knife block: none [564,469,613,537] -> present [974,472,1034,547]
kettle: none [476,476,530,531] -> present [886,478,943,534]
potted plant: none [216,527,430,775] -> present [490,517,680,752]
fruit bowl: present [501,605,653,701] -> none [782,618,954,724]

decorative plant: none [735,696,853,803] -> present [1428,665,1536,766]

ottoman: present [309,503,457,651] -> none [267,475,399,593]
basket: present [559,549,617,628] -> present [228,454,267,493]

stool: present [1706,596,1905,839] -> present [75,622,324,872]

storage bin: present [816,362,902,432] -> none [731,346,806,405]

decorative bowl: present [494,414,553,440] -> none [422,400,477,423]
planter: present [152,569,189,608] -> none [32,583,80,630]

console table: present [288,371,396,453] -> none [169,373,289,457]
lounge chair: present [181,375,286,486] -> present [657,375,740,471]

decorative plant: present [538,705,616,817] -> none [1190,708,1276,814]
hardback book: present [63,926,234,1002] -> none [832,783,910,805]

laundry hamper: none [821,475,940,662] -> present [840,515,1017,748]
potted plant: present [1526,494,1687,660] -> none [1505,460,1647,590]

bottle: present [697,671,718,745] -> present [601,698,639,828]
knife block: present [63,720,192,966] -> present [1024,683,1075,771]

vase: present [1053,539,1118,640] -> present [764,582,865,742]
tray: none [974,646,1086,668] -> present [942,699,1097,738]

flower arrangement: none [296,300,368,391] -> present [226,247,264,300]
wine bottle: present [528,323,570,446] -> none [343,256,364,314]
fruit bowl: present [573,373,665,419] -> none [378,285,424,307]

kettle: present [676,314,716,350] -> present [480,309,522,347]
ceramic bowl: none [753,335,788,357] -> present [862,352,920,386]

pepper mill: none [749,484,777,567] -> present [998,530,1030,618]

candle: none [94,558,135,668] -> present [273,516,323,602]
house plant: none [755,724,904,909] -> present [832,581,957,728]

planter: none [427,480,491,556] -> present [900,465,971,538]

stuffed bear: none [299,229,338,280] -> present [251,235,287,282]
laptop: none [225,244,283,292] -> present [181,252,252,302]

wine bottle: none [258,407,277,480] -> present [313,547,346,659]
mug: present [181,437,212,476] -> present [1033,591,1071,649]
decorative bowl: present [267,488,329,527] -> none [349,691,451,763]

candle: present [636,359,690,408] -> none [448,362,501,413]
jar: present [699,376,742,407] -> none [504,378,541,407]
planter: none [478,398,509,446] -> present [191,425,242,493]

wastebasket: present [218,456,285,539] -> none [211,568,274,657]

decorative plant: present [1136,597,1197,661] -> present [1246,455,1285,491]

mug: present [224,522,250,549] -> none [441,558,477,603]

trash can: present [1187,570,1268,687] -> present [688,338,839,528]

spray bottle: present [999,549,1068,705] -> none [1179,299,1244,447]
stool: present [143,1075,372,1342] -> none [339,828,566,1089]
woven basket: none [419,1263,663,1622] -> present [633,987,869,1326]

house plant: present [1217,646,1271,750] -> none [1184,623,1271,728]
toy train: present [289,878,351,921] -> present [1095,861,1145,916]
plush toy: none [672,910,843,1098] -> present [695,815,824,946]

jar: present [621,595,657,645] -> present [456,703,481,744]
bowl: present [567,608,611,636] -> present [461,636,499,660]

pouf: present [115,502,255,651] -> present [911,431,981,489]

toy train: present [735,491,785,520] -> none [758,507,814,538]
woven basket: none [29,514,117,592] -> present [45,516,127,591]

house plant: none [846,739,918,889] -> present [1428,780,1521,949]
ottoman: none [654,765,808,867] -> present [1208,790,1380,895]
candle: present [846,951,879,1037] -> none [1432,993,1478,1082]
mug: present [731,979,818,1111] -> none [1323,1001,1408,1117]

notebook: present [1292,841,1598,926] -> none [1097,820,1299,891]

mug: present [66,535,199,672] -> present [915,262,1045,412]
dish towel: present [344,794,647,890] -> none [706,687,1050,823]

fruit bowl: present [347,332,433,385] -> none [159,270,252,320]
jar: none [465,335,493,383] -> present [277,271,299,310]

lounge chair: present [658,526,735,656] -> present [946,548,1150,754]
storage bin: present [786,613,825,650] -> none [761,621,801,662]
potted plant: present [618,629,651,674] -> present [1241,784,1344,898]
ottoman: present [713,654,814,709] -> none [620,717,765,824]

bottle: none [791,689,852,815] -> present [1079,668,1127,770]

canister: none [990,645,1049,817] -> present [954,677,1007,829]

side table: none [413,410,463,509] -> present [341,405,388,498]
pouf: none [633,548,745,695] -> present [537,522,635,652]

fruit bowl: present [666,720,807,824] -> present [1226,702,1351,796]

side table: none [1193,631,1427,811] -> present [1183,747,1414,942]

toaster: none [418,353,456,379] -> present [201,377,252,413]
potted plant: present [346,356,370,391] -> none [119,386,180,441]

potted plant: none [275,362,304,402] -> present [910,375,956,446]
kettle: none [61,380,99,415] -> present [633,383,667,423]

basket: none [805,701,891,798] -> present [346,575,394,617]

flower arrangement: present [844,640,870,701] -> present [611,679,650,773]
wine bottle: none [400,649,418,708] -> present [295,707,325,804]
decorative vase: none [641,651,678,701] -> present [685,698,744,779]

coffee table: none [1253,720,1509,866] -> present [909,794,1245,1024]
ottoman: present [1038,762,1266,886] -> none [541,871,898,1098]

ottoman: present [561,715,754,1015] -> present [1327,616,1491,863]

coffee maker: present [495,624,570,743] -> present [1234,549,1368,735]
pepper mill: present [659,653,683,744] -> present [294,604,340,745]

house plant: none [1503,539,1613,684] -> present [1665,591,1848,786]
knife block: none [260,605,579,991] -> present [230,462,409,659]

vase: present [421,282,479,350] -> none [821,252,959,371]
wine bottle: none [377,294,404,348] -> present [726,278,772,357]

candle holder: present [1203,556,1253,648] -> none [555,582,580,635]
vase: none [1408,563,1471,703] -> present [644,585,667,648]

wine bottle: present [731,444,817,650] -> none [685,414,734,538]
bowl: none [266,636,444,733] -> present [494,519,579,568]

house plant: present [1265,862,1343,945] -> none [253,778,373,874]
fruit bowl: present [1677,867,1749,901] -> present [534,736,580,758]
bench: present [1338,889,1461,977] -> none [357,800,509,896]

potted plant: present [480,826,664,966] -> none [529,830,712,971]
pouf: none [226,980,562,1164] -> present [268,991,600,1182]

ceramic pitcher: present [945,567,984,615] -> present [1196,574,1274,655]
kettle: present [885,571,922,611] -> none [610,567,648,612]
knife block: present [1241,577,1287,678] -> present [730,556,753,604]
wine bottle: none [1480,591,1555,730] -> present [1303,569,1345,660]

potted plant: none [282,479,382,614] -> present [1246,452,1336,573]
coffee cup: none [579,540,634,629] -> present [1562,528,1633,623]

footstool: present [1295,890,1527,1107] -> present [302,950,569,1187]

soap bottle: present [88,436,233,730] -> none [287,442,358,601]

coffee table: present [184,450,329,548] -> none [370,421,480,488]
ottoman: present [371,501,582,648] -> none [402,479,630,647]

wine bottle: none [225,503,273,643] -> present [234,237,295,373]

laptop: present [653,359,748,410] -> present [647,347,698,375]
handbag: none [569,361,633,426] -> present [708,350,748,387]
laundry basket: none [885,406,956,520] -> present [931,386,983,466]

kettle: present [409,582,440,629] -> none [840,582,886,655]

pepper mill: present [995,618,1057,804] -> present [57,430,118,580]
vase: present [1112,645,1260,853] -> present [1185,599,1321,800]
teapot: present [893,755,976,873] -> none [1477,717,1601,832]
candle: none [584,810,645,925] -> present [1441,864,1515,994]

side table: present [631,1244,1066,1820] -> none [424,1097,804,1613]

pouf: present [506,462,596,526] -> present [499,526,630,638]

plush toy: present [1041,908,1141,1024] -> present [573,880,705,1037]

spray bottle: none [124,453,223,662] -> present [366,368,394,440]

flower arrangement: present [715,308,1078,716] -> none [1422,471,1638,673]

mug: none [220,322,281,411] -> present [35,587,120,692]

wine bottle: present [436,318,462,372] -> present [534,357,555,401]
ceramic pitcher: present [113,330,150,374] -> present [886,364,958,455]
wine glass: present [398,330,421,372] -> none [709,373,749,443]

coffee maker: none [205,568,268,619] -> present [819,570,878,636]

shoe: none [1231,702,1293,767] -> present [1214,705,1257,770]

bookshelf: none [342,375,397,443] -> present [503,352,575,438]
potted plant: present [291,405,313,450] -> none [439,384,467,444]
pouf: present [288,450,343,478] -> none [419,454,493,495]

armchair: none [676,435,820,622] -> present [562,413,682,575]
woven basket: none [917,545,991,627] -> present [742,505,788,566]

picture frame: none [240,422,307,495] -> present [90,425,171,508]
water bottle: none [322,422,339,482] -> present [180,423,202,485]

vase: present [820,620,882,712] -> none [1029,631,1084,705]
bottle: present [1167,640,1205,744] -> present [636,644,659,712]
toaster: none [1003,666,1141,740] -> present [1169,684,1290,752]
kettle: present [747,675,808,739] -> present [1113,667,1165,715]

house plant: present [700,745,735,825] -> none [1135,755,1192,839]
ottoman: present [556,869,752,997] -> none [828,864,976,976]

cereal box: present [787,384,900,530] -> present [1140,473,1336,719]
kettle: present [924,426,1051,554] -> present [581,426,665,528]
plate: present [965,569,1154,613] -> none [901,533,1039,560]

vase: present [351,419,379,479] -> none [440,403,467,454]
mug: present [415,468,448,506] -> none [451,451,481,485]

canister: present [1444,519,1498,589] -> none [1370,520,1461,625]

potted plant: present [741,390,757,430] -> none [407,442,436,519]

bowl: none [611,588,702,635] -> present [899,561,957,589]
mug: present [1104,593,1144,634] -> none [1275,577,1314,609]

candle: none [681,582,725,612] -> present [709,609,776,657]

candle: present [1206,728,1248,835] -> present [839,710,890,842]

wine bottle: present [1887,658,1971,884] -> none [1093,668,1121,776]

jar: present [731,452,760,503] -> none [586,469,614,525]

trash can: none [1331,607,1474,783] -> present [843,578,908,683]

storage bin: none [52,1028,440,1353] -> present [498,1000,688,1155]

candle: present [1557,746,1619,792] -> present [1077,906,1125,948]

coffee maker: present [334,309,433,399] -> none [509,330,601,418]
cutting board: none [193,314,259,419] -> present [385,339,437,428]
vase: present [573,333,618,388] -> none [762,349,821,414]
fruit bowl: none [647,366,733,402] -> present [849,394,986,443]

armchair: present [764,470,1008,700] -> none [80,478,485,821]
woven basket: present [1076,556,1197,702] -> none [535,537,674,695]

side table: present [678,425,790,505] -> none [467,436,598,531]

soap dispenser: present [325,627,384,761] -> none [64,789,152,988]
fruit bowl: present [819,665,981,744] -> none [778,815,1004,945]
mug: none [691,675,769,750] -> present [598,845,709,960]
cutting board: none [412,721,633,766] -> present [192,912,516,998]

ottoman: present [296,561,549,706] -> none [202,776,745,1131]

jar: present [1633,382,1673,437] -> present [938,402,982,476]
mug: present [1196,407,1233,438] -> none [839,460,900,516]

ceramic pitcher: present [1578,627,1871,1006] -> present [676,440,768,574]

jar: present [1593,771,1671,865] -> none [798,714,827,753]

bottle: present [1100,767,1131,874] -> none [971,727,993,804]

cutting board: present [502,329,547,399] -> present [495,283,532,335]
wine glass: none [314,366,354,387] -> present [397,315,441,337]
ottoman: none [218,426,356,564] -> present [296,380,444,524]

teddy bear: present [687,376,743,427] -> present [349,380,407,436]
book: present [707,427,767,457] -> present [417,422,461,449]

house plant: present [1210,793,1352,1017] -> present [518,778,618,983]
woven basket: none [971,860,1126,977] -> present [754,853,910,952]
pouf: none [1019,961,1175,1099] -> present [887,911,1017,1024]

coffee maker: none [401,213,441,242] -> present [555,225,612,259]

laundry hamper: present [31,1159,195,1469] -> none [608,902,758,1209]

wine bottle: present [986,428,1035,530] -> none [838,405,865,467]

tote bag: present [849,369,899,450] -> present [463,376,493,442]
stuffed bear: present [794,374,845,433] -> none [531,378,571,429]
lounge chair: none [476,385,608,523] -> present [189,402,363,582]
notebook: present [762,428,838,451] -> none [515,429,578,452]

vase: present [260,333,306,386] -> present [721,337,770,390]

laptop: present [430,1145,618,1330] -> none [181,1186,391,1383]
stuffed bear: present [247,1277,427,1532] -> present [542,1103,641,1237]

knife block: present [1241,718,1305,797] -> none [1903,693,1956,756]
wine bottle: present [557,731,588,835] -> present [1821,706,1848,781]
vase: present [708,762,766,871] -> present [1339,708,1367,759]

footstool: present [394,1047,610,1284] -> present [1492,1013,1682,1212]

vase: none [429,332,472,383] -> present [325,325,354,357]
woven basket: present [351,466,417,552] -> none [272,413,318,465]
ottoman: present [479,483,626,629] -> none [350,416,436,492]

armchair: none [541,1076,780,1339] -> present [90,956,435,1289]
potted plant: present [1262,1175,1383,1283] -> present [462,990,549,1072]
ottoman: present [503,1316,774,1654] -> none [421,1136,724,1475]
********************
• [WHAT IS EXPECTED]: Across the entries, how many lines contain "armchair"? Reply with the number only.

• [RESULT BELOW]: 3